Pourquoi les effets d’une contamination au Covid-19 sont-ils si variables d’un patient à l’autre ? Une équipe franco-américaine de chercheurs vient fournir de premiers éléments de réponse à cette question susceptible de changer la donne en matière de dépistage des personnes à risque de développer une forme grave de la maladie et en matière de prise en charge.

Selon leurs travaux, près de 15% des formes graves du Covid-19 s’expliqueraient en effet par des anomalies génétiques et immunitaires entraînant la défaillance d’une puissante molécule antivirale, naturellement produite par l’organisme en cas d’infection.

Aussi à l’origine de formes sévères de grippe

Ces recherches, détaillées dans deux articles publiés par la revue américaine Science, pointent plus précisément un défaut touchant des protéines du système immunitaire, des interférons (IFNs) de type 1. “Il s’agit d’un défaut de production ou d’action des interférons de type 1”, souligne le professeur Jean-Laurent Casanova (Institut Imagine, Paris et Université Rockefeller à New-York). Dans le détail, des anomalies génétiques (mutations de 13 gènes) mises en évidence par l’étude diminuent la production des IFN de type I et se trouvent être à l’origine de 3 à 4% des formes graves.

Les mutations de ces gènes sont aussi “la cause de certaines formes sévères de grippe”, précise l’Inserm. Quel que soit leur âge, les personnes qui en sont porteuses sont donc plus à risque de développer une forme potentiellement mortelle de grippe ou de Covid-19.

Les hommes majoritairement touchés

L’équipe dirigée par le Pr Casanova et le professeur Laurent Abel (Institut Imagine/Inserm), en collaboration avec Helen Su de l’Institut national américain des allergies et des maladies infectieuses (NIAID/NIH) a fait une autre découverte. Elle repose sur l’identification chez d’autres patients âgés de 25 à 87 ans d’une forme de maladie auto-immune, en l’occurrence la présence à des taux très élevés dans le sang d’anticorps mal orientés, appelés auto-anticorps. Ces derniers neutralisent l’action anti-virale des IFN de type 1 (chez au moins 10% des formes graves de Covid) au lieu de s’attaquer au virus.

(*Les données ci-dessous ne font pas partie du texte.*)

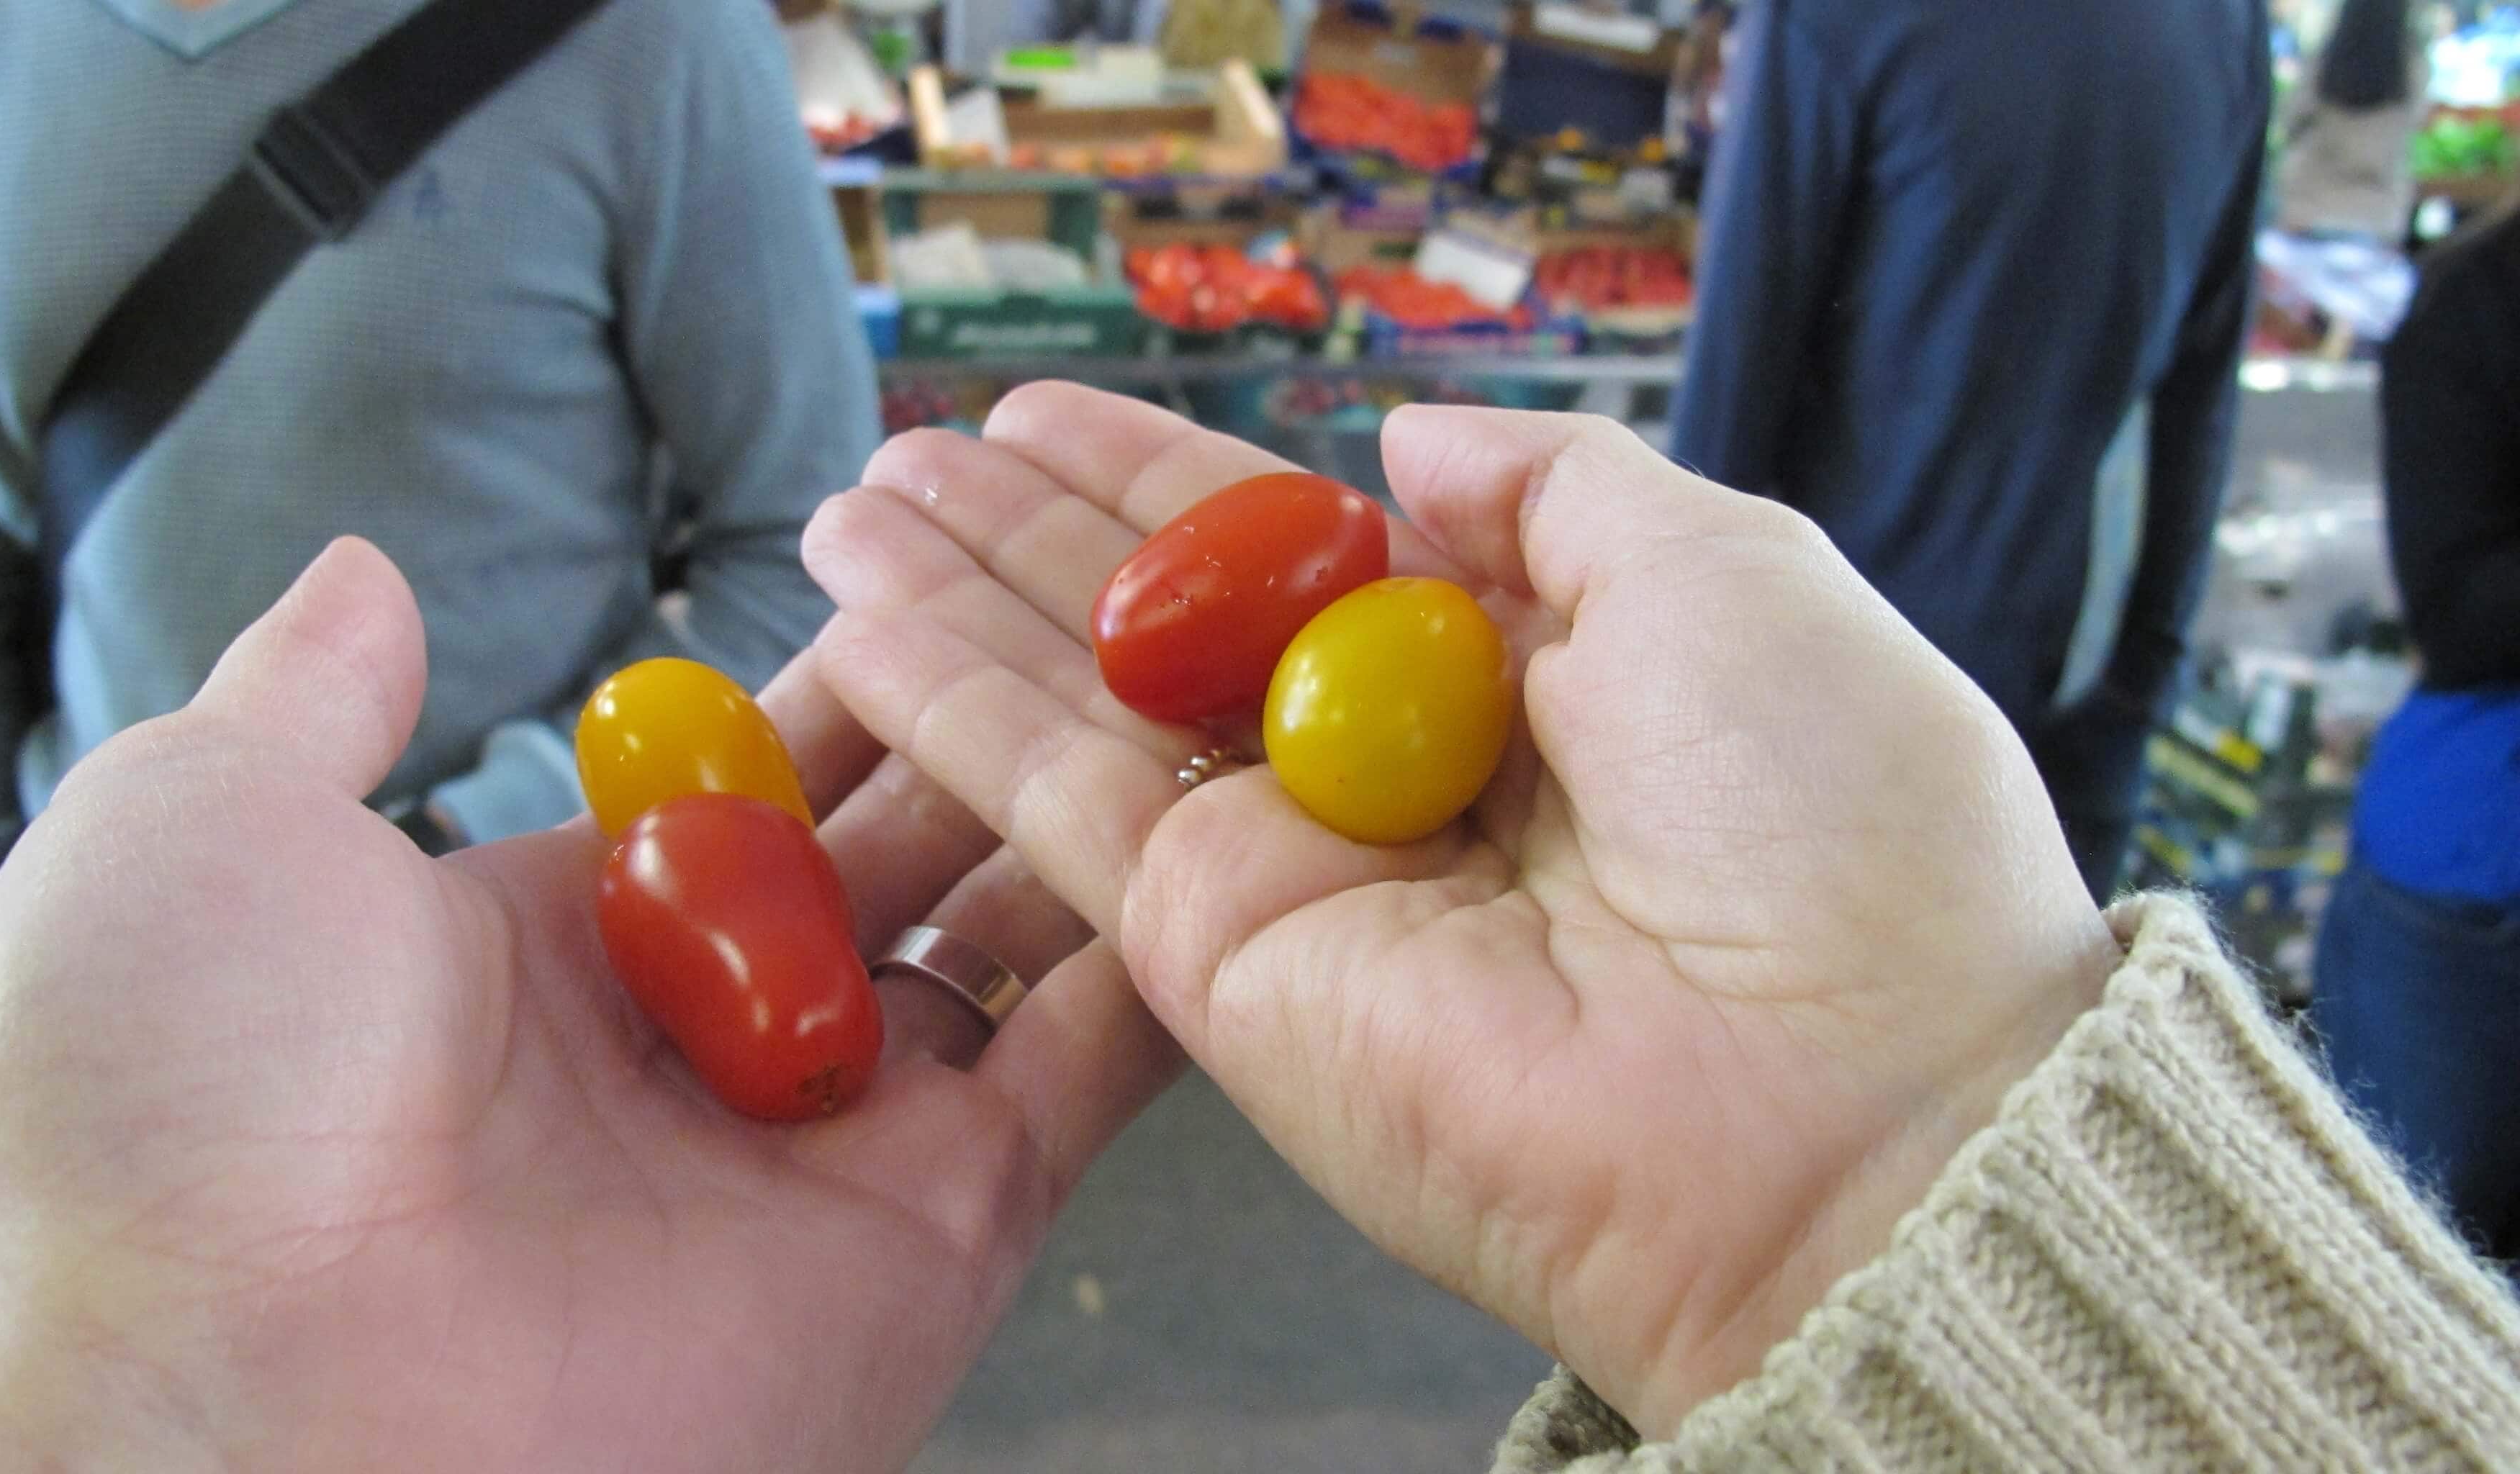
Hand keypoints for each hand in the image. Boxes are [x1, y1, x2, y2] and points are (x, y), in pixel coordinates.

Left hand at [0, 539, 1182, 1469]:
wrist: (242, 1409)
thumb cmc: (178, 1112)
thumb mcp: (205, 832)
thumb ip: (314, 699)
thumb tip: (368, 572)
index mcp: (557, 951)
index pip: (758, 785)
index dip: (854, 674)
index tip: (946, 560)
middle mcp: (710, 1048)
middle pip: (909, 856)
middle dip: (996, 726)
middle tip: (1104, 603)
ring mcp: (833, 1143)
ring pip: (1018, 952)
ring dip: (1097, 812)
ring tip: (1193, 679)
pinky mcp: (939, 1233)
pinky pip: (1088, 1078)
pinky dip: (1167, 960)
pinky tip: (1230, 826)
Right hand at [806, 385, 2120, 1431]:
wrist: (1836, 1109)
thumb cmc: (1828, 823)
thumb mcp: (1724, 570)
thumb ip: (1551, 490)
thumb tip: (1404, 443)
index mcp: (1514, 683)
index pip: (1300, 558)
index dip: (1173, 481)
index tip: (1054, 414)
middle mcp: (1387, 777)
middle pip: (1172, 630)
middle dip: (1038, 536)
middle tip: (918, 448)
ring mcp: (1293, 874)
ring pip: (1086, 706)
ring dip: (959, 603)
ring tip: (848, 505)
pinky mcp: (1215, 958)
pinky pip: (1060, 802)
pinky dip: (952, 701)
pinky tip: (858, 610)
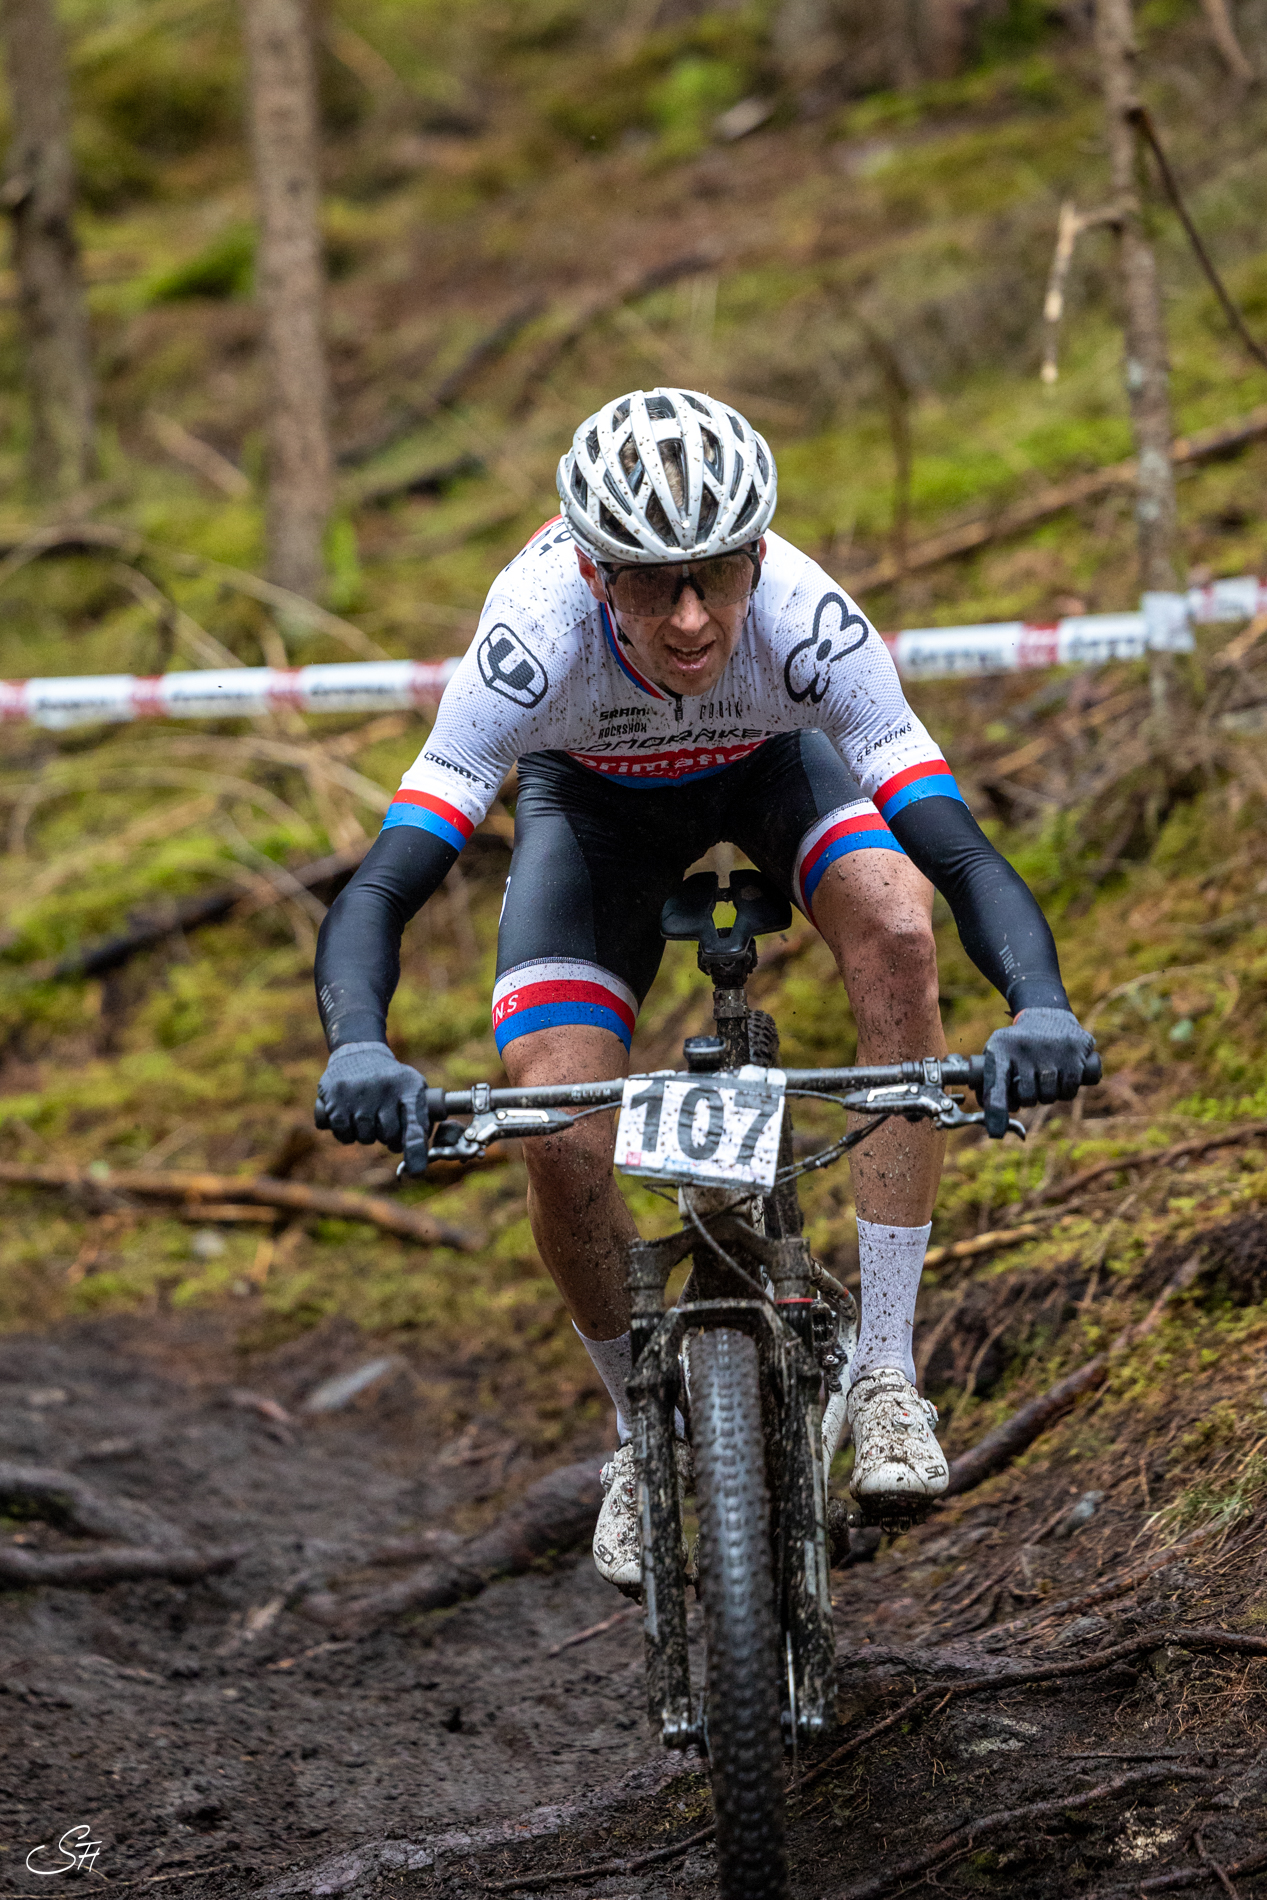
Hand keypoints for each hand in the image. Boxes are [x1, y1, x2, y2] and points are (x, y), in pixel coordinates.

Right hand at [314, 1041, 427, 1172]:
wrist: (359, 1051)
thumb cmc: (392, 1079)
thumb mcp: (413, 1088)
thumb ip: (421, 1118)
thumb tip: (420, 1155)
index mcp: (409, 1089)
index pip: (414, 1125)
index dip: (415, 1150)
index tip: (416, 1170)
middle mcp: (385, 1090)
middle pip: (388, 1136)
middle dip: (387, 1137)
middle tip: (384, 1123)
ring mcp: (359, 1093)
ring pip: (365, 1137)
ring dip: (366, 1135)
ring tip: (367, 1115)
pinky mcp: (336, 1096)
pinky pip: (343, 1133)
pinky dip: (346, 1134)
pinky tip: (349, 1119)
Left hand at [982, 1008, 1097, 1137]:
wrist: (1045, 1014)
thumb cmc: (1016, 1044)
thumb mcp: (995, 1053)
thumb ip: (988, 1084)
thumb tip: (990, 1117)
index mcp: (1000, 1050)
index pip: (996, 1087)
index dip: (996, 1112)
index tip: (996, 1133)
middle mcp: (1024, 1049)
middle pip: (1027, 1098)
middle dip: (1029, 1098)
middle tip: (1030, 1082)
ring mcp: (1051, 1050)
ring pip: (1050, 1096)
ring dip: (1049, 1094)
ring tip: (1045, 1076)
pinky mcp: (1075, 1051)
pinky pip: (1070, 1090)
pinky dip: (1067, 1090)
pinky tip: (1063, 1074)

Fait relativement étonnant : d’après les chercheurs, cette anomalie frappe plus d’hommes que de femmes, alors que les maladies auto-immunes (dysfonctionnement du système immunitaire qui le conduit à s’attaquer à certains de ses constituants normaux) concernent généralement beaucoup plus les femmes. En outre, les résultats recueillis laissent supposer que la fréquence de ces anticorps augmente avec l’âge.

Des implications immédiates sur le traitement

L’administration précoce d’interférons, disponibles depuis des décennies et a priori sans effets secondaires notables s’ils sont pris pendant une courte période, pourrait être une piste thérapeutique pour ces patients. S’agissant des malades ayant ces mauvais anticorps, il pourrait s’agir d’utiliser un interféron qu’ils ne neutralisent pas. Ces derniers pourraient bénéficier d’une plasmaphérèse (prélèvement de la partie liquide du sang contenant notamment les anticorps), ou d’autres traitements pouvant réduire la production de ces anticorps par les lymphocytes B.